Automotive workers’ protests deserve more attention

Automotive workers’ protests deserve more attention

Thousands of workers from the factories of car giants in western Turkey have continued their protests, in a rare dispute over wages and working conditions, for around two weeks. Ongoing labor protests in Turkey’s leading automotive companies need to be closely followed due to its unusual nature in the country’s history and the huge significance of the sector in the country’s economy. 

The blue-collar automotive workers want better wages and working conditions. This is quite normal in any sector across the world. What makes the recent protests different is the main concern of the striking workers: They are basically complaining about the poor representation of their union, Türk Metal, in front of their employers and employer union, Turkey’s Metal Industrialists’ Union (MESS). 

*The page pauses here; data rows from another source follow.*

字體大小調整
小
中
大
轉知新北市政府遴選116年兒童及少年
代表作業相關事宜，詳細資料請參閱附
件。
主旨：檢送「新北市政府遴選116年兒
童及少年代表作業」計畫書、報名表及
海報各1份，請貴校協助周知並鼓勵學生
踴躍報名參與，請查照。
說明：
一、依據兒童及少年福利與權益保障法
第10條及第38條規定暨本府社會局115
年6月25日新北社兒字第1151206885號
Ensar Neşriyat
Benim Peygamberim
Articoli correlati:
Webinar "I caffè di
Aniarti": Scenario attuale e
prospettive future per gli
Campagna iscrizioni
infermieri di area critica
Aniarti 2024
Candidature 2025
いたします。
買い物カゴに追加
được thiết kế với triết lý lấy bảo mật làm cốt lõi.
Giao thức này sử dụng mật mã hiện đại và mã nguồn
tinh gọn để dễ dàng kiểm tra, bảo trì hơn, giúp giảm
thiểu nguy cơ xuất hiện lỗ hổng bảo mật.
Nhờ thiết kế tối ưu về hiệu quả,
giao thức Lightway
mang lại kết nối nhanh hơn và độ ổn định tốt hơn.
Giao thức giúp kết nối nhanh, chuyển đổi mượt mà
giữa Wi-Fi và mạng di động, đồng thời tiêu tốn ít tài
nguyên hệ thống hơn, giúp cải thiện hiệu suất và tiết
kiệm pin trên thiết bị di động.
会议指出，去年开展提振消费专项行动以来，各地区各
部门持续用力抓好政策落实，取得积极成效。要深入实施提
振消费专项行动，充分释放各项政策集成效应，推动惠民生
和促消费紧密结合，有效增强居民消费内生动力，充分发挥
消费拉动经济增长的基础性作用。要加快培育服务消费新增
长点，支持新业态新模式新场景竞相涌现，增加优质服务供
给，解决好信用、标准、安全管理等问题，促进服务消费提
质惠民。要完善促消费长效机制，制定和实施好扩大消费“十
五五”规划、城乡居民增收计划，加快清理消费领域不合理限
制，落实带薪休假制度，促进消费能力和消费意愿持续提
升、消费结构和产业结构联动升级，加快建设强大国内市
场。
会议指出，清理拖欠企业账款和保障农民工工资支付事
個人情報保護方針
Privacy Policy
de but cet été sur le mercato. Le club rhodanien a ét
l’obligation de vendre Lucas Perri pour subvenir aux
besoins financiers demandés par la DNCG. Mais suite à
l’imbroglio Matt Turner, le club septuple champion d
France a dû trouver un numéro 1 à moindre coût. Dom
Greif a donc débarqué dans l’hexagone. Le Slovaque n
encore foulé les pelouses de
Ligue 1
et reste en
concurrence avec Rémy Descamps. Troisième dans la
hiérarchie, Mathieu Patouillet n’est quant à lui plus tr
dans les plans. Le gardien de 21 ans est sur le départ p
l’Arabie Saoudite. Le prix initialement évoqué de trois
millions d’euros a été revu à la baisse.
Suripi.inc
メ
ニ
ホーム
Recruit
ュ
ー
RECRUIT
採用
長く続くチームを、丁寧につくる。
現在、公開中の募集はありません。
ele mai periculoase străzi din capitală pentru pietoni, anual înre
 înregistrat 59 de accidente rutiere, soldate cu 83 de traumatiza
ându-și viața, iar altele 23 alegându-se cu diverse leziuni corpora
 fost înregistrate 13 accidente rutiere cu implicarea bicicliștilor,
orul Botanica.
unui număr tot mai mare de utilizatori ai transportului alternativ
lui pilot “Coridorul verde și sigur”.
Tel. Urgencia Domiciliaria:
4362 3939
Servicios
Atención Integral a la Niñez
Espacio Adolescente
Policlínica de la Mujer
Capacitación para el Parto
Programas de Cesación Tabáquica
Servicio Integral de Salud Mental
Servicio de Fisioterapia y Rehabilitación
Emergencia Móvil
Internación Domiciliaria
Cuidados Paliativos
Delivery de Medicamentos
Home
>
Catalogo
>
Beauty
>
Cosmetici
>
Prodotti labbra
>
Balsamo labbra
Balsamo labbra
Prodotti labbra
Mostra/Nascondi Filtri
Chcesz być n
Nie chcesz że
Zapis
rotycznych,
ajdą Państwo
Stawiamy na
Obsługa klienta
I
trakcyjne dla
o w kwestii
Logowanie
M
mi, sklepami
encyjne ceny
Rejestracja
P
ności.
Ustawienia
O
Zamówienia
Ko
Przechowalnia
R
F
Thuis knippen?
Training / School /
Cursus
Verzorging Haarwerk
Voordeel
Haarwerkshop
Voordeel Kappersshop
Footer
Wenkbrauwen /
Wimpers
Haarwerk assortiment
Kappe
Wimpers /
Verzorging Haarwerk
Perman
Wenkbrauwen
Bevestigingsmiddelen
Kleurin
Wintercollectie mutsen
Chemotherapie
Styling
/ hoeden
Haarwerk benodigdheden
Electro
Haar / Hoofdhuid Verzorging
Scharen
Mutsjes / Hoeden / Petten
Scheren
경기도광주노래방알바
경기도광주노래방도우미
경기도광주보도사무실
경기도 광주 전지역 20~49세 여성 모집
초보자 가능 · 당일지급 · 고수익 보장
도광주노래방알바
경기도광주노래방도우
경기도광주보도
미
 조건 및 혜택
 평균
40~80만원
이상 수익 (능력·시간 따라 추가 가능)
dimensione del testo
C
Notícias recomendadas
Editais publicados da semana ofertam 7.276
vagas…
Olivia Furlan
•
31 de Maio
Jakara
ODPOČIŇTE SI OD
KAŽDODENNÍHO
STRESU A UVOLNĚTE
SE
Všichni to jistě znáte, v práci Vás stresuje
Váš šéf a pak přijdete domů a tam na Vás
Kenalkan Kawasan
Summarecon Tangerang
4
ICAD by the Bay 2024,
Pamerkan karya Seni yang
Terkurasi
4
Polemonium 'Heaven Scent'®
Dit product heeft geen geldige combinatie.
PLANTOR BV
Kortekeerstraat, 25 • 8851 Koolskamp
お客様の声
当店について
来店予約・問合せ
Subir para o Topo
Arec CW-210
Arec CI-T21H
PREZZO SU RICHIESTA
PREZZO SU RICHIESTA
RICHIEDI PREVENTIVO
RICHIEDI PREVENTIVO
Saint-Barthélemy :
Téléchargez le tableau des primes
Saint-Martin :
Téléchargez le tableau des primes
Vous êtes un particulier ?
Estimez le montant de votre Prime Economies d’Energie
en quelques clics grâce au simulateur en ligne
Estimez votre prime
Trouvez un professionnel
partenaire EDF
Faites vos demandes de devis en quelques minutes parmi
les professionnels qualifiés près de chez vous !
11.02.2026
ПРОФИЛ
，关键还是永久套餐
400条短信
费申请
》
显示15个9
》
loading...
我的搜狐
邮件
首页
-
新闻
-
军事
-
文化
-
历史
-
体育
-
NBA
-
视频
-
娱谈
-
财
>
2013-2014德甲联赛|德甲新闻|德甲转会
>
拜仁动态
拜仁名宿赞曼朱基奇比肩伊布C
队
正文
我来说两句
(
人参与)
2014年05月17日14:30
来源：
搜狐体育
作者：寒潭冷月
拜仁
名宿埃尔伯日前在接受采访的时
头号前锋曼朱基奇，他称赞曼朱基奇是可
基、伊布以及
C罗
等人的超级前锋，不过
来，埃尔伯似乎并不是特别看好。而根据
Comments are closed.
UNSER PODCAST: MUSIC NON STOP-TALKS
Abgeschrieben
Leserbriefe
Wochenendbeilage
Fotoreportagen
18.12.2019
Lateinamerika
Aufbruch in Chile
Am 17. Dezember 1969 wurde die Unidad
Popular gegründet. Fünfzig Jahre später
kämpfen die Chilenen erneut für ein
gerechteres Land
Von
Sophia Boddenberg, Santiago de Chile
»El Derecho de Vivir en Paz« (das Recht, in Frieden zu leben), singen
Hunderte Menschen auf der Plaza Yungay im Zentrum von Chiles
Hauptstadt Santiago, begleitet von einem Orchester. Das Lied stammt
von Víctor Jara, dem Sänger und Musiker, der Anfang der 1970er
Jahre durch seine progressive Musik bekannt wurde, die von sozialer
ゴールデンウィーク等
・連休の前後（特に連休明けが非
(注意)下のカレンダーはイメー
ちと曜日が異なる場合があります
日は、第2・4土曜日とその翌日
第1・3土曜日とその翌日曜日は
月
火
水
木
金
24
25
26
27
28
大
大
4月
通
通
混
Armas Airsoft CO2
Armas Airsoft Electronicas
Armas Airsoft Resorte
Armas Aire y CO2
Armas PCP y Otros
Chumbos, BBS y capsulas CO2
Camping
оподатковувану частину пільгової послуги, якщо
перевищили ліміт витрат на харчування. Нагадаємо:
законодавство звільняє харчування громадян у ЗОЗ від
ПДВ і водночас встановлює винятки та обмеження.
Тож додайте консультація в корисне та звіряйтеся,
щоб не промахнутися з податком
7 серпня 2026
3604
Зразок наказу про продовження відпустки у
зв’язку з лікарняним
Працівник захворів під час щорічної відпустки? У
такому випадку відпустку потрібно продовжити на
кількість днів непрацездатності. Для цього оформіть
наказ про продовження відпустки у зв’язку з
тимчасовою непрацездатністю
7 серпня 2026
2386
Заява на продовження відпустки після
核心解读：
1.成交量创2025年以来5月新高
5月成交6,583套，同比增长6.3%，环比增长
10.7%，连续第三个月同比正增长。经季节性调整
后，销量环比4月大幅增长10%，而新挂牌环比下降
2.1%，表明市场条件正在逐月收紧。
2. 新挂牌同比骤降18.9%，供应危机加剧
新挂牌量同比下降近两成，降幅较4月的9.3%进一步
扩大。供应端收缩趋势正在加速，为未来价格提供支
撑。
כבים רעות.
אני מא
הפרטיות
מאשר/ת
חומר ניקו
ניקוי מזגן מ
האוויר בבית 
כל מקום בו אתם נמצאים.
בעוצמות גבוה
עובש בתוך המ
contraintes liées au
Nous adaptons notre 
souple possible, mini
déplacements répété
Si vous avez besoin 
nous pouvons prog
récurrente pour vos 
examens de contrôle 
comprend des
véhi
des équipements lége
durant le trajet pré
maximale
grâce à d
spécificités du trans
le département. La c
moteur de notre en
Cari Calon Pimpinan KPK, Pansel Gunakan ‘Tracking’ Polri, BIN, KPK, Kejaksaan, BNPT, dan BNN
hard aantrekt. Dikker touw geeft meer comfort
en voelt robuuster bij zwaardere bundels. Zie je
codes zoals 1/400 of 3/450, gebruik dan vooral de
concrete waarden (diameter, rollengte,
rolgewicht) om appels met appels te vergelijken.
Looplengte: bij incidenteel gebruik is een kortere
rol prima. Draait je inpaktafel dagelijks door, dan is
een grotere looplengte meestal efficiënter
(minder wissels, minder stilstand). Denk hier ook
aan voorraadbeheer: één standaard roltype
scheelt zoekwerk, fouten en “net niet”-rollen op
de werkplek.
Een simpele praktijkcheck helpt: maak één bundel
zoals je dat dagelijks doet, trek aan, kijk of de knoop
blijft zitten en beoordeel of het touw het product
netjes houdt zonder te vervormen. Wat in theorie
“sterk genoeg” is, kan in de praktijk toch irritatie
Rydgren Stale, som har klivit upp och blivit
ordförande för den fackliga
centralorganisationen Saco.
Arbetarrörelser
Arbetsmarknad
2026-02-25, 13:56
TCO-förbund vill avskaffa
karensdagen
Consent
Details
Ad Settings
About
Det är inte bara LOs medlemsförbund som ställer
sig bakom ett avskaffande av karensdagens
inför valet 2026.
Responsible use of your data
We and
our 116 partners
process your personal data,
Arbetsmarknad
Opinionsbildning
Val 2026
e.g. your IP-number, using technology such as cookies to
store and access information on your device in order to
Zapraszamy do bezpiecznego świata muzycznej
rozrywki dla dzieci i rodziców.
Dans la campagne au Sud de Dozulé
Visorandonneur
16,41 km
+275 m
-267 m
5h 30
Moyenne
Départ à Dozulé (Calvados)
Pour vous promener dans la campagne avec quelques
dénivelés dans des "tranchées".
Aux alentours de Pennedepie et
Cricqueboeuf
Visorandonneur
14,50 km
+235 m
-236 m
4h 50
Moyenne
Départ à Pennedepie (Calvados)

Let’s have a look at the situation in the recent labor dispute in the country’s flourishing and export champion automotive sector. 

The workers started protests in leading car giants, including Oyak-Renault, Tofaş and Ford Otosan, as well as several auto part makers, including Coşkunöz and Mako. A majority of the protesting workers resigned from their union, so the term “strike” has rarely been used, although it can be labeled a “strike” according to law experts. 

Some of these companies later announced talks with their workers had born fruit and work resumed at their production facilities. 

For instance, Tofaş, a joint venture of Italy’s Fiat and Turkish Koç Holding, said its production activities had restarted as of May 22 and that it had no problems in the procurement process from suppliers after a labor dispute halted production.

Before the announcement by Tofaş, Ford Otosan also announced manufacturing operations had restarted at its Gölcük and Yeniköy plants in northwest Turkey on the night of May 21.

After Ford Otosan had made this announcement, the workers of its İnönü Plant in the Central Anatolian province of Eskişehir began to strike. The company then said on May 25 it had stopped production at this plant as a precautionary measure after some of the striking workers refused to leave the plant. The protests have also spread to Turkey’s leading tractor maker, Türk Traktör. 

The protests continued in Oyak Renault after the company failed to negotiate with its workers for the second time in one week. In the first attempt last weekend, Oyak Renault workers said they were okay with their company’s concessions, including several revisions in wages and working conditions, but they were against the revisions which were made by the employer union, MESS. The second attempt also failed, as the workers said the company did not offer any guarantee that it wouldn’t launch legal action against its workers. 

This point exactly constitutes the need of robust and healthy unionization of any sector, especially in any country’s motor force industries. More workers resigned from the union, but their companies did not guarantee they will not start legal proceeding against the workers who were not members of the union, although they offered some revision in wages and working conditions. This is the biggest dilemma which is faced by the workers. 

Workers said Türk Metal last month negotiated a 60 percent wage hike for workers at a plant run by parts maker Bosch Fren, but failed to secure a similar deal elsewhere in the sector. 

Upon the complaints by the workers, the union said the automotive workers have already been paid higher than the mentioned Bosch workers. 

The automotive workers are also claiming the union management’s main concern is to get richer and build new 5-star hotels, which shouldn’t be its top priority. 

Just ahead of the June elections, cabinet members and opposition parties are focused on collecting more votes, so they appear to not hear the concerns of the workers and the sector players. 

This movement deserves much more attention, however, as the sector is the largest exporter of the country with more than $22 billion in yearly exports and the daily loss of the sector has been more than $100 million since the first day of the latest labor dispute. And the country must find a way to offer much more than a “cheap labor” advantage to compete in the global markets, as the recent spreading labor protests have shown perfectly.